Invité du Musée du Louvre, le dessinateur de BD Enki Bilal a imaginé les « Fantômes » dont l’établissement serait hanté.
En 2003, sous l’impulsion de son responsable des coéditions, Fabrice Douar, le Musée du Louvre ouvrait ses portes à la bande dessinée. Nicolas de Crécy, Marc-Antoine Mathieu ou encore Hirohiko Araki ont eu carte blanche pour réaliser un album dans lequel le Musée du Louvre tient un rôle prépondérant. Parallèlement à la publication de l’ouvrage en partenariat avec les éditions Futuropolis, une petite exposition dans la salle de la Maquette du Louvre marquait l’événement. Enki Bilal est le huitième dessinateur à être convié et ses œuvres du dessinateur sont cette fois exposées dans la salle des Sept-Cheminées, dans l’aile Sully.

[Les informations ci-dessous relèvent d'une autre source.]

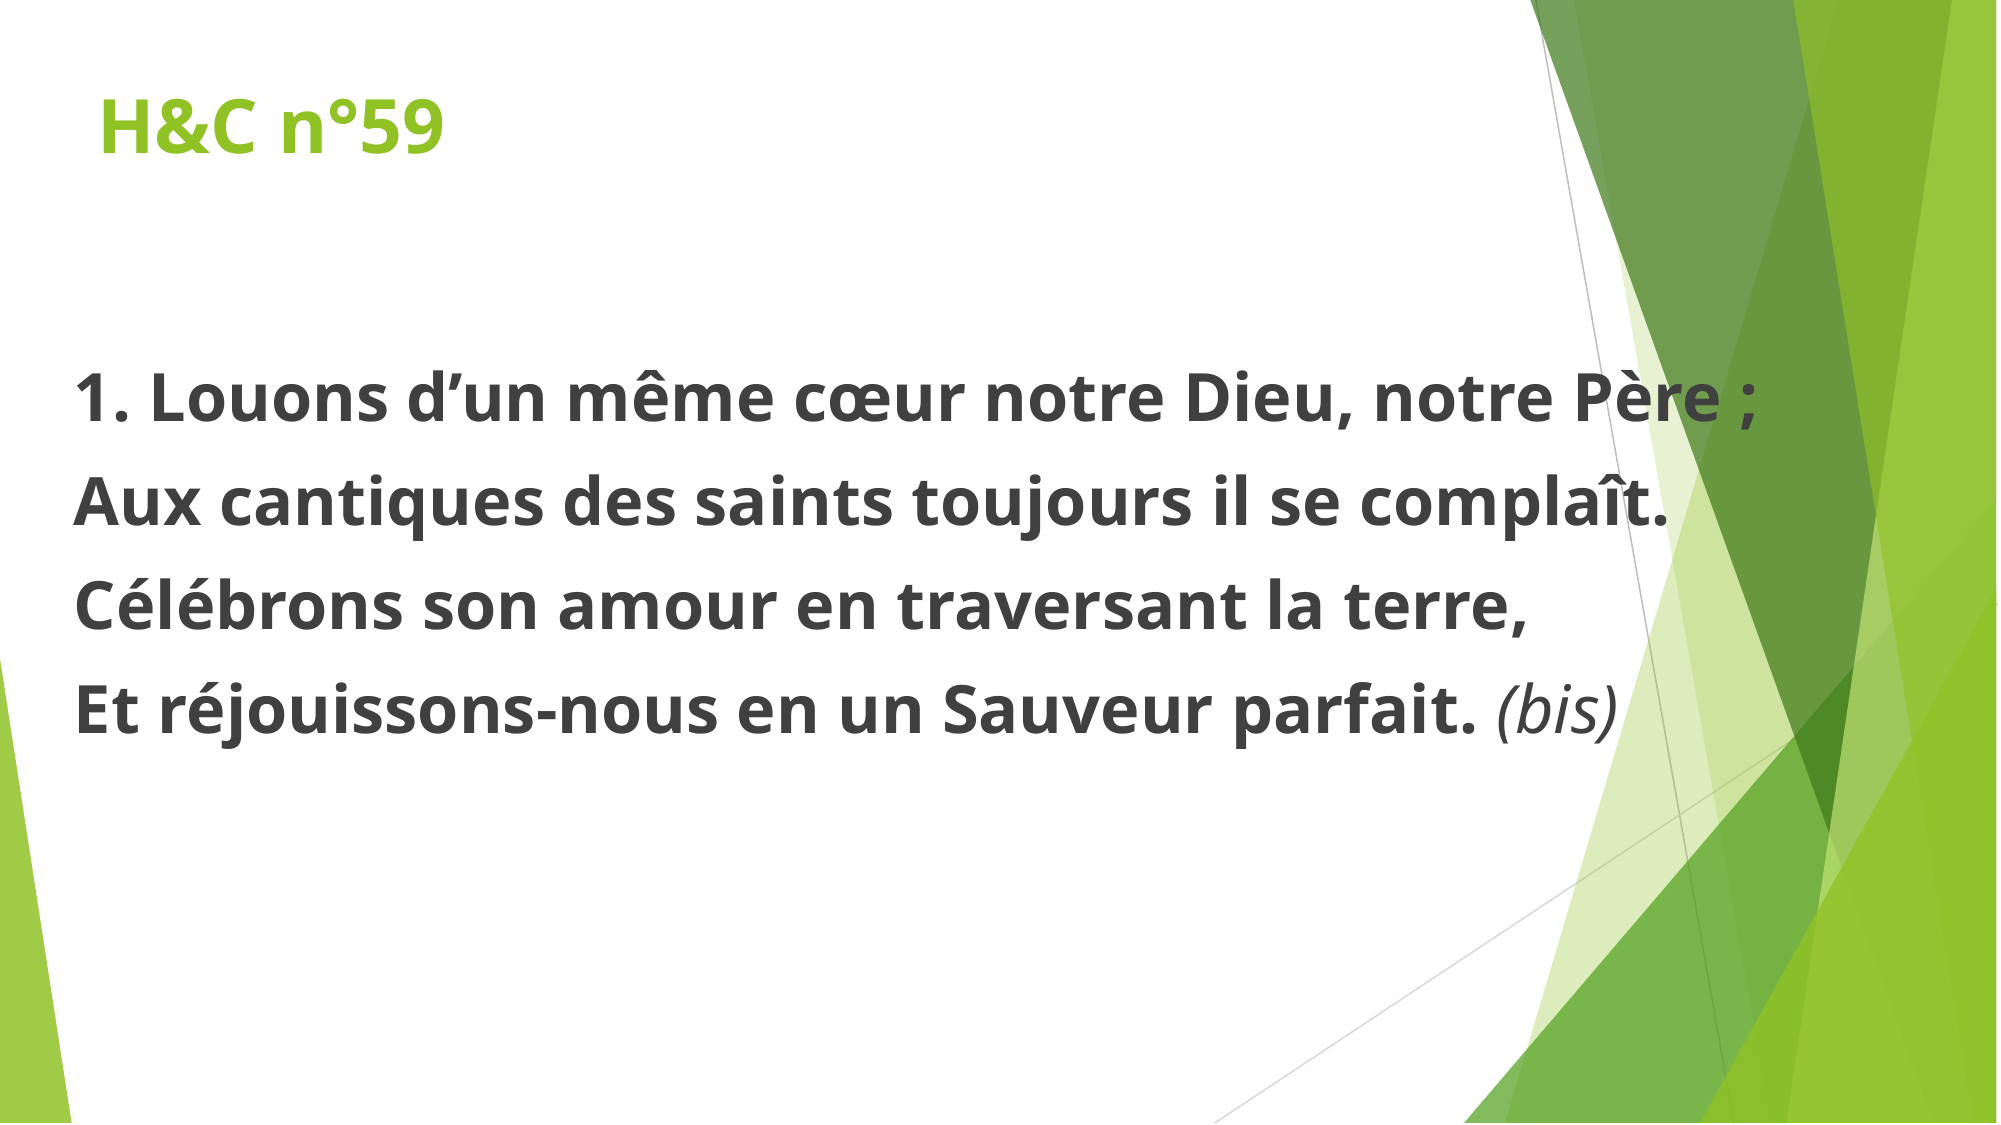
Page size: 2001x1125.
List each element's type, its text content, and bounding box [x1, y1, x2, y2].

L’emplacement est stratégique, les visiteurs venus admirer la galerie d’Apollon y défilant en masse. Et l’idée d’une exposition est facilitée par la nature même du projet d’Enki Bilal. « Les fantômes du Louvre » se démarque en effet des projets précédents, car il ne s’agit pas d’une œuvre narrative dans le sens strict d’une bande dessinée. Enki Bilal a photographié les œuvres de son choix au musée. À partir de ces clichés, il a imaginé une galerie de portraits, une vingtaine de personnages venus hanter ses salles. Les tirages sur toile sont rehaussés à l’acrylique et au pastel, et le texte qui accompagne chaque image fait partie intégrante de l’œuvre.
Maureen Marozeau : Le Musée du Louvre invite depuis dix ans des dessinateurs à trouver une source d’inspiration en ses murs. Comment est né votre projet ?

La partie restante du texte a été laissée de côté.